I’ve never been the life of the party or the cool girl who people wanted to hang around with. Instead I’ve always felt like I live around the edges of the groups rather than in them.
Even when I was in my late teens and early twenties I didn’t think I was very attractive ( I look back now and wish I still looked like I did then-talk about not appreciating what you had till it was gone! )
With age is supposed to come wisdom and I guess I’ve developed a bit of that over the years.With the Lord’s help I’ve worked on some of the rough edges and I don’t think I’m as judgemental as I used to be. I’ve learnt that even if I do have stong views on how things should be done that I have to back off and let others do things their way. I try to wait till I’m invited to do so before I give advice. I know that I still have a bad habit of jumping into conversations immediately I think of something rather than waiting till the other person is finished – got to work on that one more!
I certainly think I have a better dress sense now than I used to. I have some dear friends who tell me that they like and appreciate me. Of course a broken marriage doesn’t help…. no matter how much I know there were lots of factors involved, I still feel at times that it was because I wasn’t worth loving.

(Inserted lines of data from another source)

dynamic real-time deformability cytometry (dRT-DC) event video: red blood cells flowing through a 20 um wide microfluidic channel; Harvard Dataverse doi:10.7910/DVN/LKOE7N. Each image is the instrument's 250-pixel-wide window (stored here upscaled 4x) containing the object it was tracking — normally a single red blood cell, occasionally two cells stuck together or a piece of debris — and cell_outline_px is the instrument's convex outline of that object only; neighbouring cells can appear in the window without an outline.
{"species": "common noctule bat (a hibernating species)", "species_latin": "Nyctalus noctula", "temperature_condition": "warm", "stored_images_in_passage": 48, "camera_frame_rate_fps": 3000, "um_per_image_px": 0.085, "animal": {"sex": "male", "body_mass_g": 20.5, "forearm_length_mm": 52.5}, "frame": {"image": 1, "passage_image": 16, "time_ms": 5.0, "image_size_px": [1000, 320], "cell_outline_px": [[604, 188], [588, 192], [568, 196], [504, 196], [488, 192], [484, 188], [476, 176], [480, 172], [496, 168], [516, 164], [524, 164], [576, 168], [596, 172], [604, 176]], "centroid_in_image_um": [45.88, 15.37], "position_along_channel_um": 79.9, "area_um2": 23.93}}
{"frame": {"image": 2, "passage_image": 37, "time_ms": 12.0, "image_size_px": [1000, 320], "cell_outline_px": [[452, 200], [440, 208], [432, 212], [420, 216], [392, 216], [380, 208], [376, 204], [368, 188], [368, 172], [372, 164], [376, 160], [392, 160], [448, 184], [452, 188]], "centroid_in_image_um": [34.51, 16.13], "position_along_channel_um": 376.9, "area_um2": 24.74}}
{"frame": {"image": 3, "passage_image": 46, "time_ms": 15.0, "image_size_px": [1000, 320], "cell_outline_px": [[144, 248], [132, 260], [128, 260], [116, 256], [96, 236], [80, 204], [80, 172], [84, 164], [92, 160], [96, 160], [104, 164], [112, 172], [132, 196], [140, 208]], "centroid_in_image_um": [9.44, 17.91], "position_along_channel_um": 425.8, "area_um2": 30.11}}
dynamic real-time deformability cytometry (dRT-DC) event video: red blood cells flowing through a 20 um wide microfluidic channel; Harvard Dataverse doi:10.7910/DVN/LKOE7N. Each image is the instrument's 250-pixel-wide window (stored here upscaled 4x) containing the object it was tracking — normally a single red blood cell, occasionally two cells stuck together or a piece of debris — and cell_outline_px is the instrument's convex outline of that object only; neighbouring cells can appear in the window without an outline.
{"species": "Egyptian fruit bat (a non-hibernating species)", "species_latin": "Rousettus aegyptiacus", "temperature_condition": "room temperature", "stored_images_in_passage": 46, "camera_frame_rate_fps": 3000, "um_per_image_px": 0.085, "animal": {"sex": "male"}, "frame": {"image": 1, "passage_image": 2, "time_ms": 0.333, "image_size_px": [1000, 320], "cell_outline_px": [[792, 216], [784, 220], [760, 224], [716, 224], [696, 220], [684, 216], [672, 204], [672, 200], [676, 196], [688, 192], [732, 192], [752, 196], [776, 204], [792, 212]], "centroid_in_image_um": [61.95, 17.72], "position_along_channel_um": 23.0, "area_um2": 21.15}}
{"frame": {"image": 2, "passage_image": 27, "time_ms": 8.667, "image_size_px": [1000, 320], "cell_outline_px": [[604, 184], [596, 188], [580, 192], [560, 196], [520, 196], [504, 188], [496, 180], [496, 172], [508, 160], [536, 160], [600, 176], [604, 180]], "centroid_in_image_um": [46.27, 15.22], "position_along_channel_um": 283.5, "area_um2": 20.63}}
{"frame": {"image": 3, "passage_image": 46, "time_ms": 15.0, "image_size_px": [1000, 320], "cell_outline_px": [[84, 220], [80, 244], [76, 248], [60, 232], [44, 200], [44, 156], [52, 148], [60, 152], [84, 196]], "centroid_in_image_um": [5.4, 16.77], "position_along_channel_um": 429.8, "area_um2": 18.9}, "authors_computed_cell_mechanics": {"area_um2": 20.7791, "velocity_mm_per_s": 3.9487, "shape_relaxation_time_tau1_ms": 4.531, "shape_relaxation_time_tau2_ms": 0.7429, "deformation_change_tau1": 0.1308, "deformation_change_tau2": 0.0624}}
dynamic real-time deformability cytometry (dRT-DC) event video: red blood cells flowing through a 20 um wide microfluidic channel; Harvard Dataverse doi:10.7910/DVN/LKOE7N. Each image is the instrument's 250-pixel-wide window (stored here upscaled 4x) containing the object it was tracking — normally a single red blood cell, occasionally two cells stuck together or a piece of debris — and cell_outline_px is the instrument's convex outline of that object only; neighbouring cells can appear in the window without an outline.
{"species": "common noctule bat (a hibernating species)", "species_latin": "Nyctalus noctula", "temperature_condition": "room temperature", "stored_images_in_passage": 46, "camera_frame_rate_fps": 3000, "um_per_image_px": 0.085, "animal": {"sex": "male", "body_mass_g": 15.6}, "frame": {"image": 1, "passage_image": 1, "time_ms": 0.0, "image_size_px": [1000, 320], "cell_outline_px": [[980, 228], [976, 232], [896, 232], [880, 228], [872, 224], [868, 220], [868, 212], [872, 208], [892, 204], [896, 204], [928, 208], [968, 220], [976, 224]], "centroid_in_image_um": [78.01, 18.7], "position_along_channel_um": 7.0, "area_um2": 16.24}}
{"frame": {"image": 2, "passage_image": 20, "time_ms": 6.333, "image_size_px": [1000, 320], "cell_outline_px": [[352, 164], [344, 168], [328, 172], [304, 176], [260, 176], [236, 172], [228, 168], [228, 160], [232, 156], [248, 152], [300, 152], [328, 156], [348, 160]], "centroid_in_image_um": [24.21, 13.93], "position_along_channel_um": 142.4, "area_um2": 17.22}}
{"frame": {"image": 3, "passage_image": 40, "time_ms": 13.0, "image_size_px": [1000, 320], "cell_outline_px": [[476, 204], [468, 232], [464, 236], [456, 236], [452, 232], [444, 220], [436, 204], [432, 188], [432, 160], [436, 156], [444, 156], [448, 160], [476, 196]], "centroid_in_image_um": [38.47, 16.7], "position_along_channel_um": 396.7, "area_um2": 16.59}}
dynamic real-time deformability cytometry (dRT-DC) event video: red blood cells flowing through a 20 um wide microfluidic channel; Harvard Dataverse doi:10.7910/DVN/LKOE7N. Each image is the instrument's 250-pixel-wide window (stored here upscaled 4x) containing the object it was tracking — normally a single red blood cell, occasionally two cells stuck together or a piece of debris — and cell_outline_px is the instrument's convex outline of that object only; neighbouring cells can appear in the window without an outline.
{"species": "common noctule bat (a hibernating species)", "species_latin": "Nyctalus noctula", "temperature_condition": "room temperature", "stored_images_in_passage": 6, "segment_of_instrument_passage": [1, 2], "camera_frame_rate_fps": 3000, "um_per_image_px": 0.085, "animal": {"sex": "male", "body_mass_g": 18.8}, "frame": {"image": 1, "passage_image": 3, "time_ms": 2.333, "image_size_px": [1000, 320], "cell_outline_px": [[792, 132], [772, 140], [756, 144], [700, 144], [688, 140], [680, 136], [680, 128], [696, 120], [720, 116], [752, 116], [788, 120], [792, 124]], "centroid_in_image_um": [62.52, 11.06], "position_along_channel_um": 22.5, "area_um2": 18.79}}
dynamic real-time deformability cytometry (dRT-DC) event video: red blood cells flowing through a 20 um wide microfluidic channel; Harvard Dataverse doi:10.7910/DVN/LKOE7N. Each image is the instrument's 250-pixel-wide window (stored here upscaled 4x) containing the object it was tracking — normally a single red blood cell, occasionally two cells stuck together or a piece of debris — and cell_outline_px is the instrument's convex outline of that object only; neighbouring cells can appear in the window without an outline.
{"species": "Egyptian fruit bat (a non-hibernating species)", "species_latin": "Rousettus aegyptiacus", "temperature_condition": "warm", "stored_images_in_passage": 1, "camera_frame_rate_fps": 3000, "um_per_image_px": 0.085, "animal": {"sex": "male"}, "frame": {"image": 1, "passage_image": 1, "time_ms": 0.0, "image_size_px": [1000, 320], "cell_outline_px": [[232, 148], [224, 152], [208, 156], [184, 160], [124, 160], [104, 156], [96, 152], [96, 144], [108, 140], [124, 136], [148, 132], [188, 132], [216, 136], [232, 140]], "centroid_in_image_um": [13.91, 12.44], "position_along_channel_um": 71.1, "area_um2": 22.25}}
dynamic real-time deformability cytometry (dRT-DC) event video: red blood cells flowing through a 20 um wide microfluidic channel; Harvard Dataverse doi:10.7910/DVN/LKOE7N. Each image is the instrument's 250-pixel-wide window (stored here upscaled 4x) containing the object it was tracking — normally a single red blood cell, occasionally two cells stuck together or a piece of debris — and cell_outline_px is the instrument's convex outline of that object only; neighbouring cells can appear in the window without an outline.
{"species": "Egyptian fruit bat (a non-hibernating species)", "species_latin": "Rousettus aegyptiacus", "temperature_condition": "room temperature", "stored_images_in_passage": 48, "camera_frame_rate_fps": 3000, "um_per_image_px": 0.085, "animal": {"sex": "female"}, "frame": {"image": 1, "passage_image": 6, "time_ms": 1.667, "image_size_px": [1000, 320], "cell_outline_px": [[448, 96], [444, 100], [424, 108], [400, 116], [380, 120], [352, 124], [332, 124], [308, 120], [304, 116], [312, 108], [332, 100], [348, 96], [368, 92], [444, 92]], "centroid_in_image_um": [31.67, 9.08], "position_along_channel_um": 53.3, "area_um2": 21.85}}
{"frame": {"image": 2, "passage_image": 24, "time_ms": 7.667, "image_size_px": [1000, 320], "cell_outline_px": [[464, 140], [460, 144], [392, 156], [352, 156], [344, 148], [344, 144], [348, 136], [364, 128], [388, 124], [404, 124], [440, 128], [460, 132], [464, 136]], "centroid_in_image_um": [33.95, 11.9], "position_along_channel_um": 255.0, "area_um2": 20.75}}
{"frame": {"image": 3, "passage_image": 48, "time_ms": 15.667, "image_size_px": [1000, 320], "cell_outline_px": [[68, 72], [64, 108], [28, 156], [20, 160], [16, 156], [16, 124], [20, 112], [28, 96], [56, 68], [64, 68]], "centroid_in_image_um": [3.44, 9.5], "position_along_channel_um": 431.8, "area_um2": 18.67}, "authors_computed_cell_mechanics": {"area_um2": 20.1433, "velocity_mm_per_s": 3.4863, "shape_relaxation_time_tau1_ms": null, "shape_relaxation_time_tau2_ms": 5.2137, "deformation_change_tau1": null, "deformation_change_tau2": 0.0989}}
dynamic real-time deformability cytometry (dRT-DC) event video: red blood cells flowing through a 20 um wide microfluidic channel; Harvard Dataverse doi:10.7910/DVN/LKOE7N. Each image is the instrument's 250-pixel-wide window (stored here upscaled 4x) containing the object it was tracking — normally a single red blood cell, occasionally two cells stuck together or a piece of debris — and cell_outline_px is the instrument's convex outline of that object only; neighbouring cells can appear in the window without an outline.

I know that God loves me, but I still often feel like He can’t love me as much as He loves others – once again my head knows how untrue this is but my heart still holds onto the lie.
I’m not writing this for sympathy and for people who know me to rush to validate me….. although it’s always nice to receive that assurance even if I then go on to dismiss it.
There are two factors that have led to this navel gazing
1) In a couple of weeks I’m going to a class reunion (I was going to go to the last one but couldn’t as I was in hospital at the time)
2) I have to write a profile of myself for something
I’m sure 99% of people heading to meet up with former classmates experience the insecurity associated with this experience. Especially after 42 years. I had a fairly decent figure back then. My beautiful auburn hair was slightly wavy and fairly long. I wasn’t burdened with the back, shoulder and rheumatoid arthritis health issues I have now. The world was full of promise for me. Even though I’ve done some interesting things and had some wonderful experiences my current world is much more limited. I’m feeling nervous and hoping that I won’t spend the evening sitting by myself staring into a drink.
The second one is even worse. I don’t know what to say about myself. How do I start….. I guess saying ‘Hi my name is Kathie and I’m 60, overweight,divorced and got some disabilities’ isn’t really going to tell the story of me in a very positive way!
How DO you put onto paper who you are?